September 26, 2013|By David Wharton
  • International Olympic Committee President Thomas Bach, left, shakes hands with outgoing IOC President Jacques Rogge in front of the IOC headquarters Sept. 17.
International Olympic Committee President Thomas Bach, left, shakes… (Photo courtesy of IOC / Getty…)

The International Olympic Committee now says it is "fully satisfied" Russia's new anti-gay legislation does not violate the Olympic Charter's anti-discrimination clause.

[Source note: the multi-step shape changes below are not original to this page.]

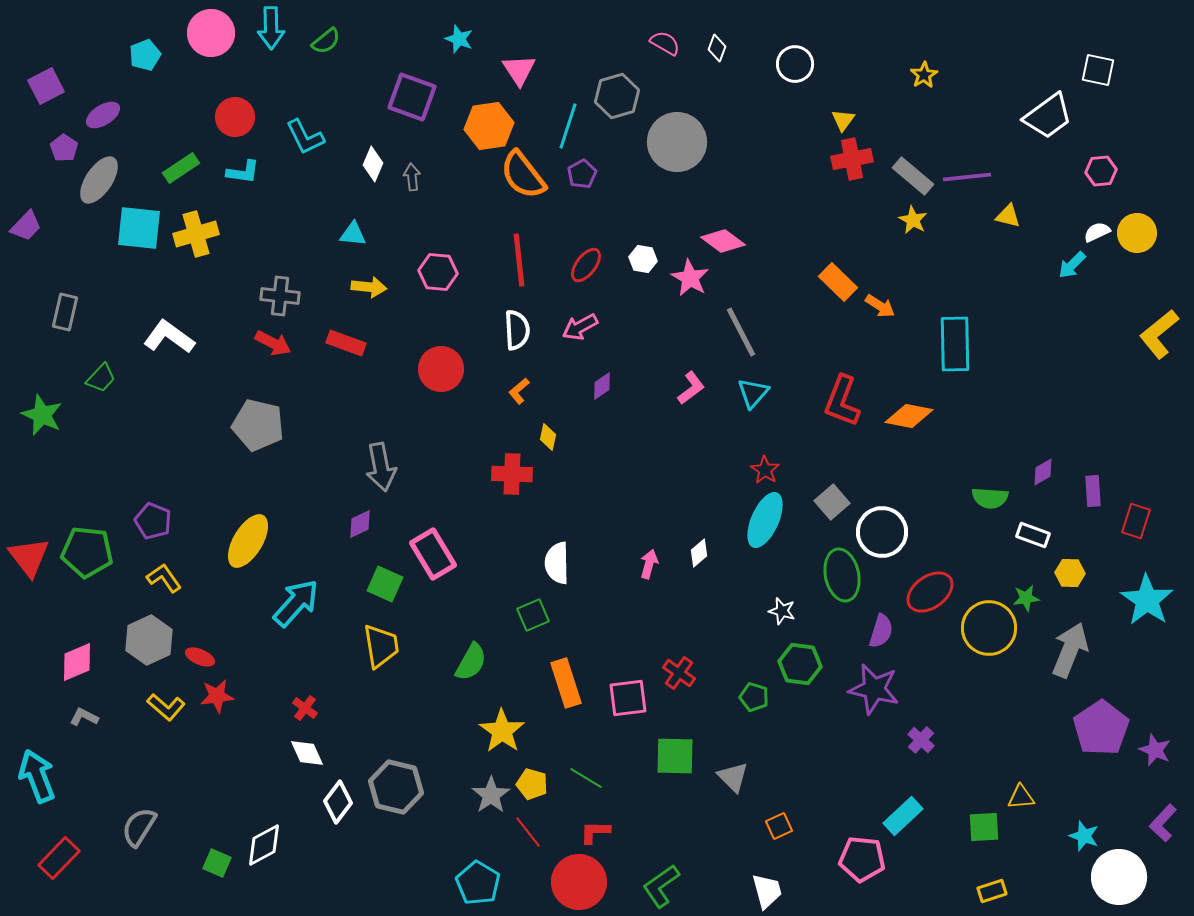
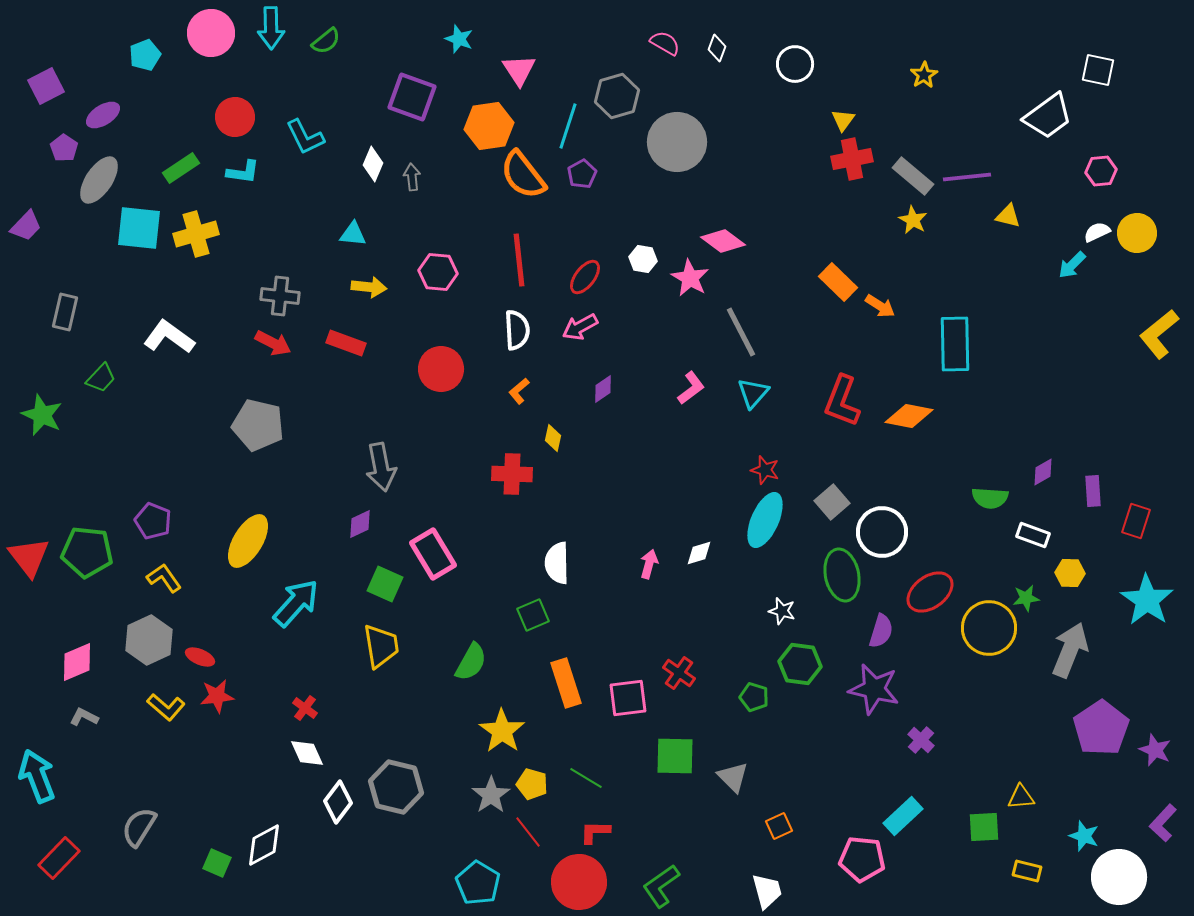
red ellipse at (586, 265): moved 1 px left, 12 px down
purple diamond at (602, 386): moved 1 px right, 3 px down
yellow diamond at (548, 437): moved 5 px right, 1 px down
red star at (765, 470): rotated 16 degrees counterclockwise
white diamond at (699, 553): rotated 24 degrees clockwise
yellow rectangle at (992, 891): moved 35 px right, 20 px up; rotated 32 degrees clockwise
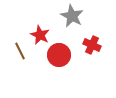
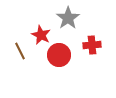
gray star: moved 4 px left, 2 px down; rotated 10 degrees clockwise
red star: moved 1 px right
red cross: rotated 30 degrees counterclockwise
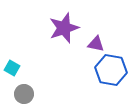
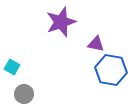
purple star: moved 3 px left, 6 px up
cyan square: moved 1 px up
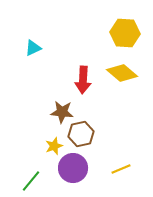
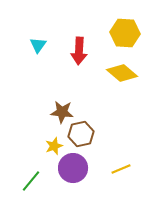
cyan triangle: moved 5 px right, 3 px up; rotated 30 degrees counterclockwise
red arrow: moved 4 px left, 29 px up
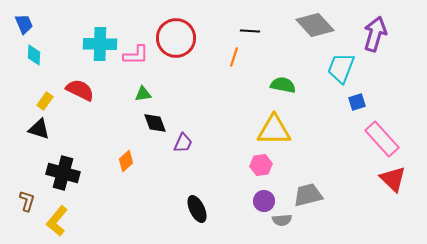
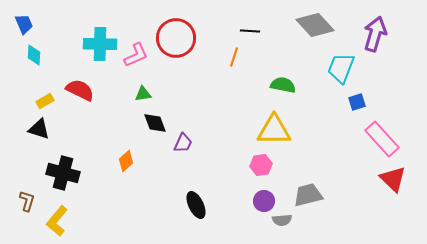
pink L-shape: rotated 24 degrees counterclockwise
yellow rectangle: rotated 24 degrees clockwise
black ellipse: moved 1 px left, 4 px up
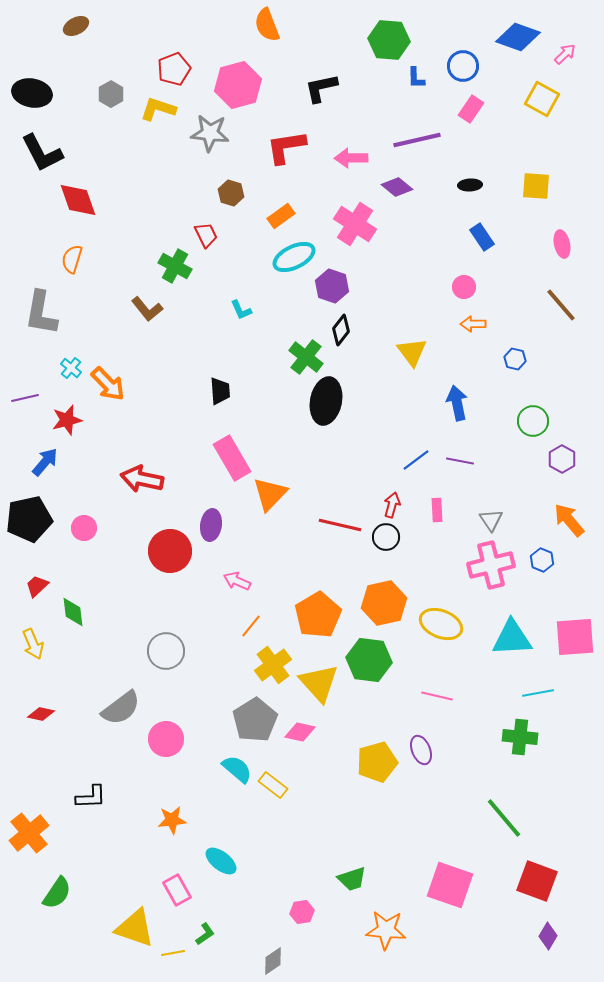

The laws threaten prosecution of anyone who promotes gay rights around minors or in public displays such as parades. Russian officials have given mixed messages as to whether they will be enforced on visiting athletes.

IOC official Jean-Claude Killy told the Associated Press his organization has carefully considered the matter.

"The IOC doesn't have the right to discuss the laws that are in place in the country hosting the Games, so unless the charter is violated we are fully satisfied," he said.

The Human Rights Campaign quickly condemned the IOC's announcement, saying the organization has "completed neglected its responsibility to Olympic athletes, sponsors and fans from around the world." 

"If this law doesn't violate the IOC's charter, then the charter is completely meaningless," campaign President Chad Griffin said in a statement. "The safety of millions of LGBT [Lesbian, Gay, Bisexual, and Transgender] Russians and international travelers is at risk."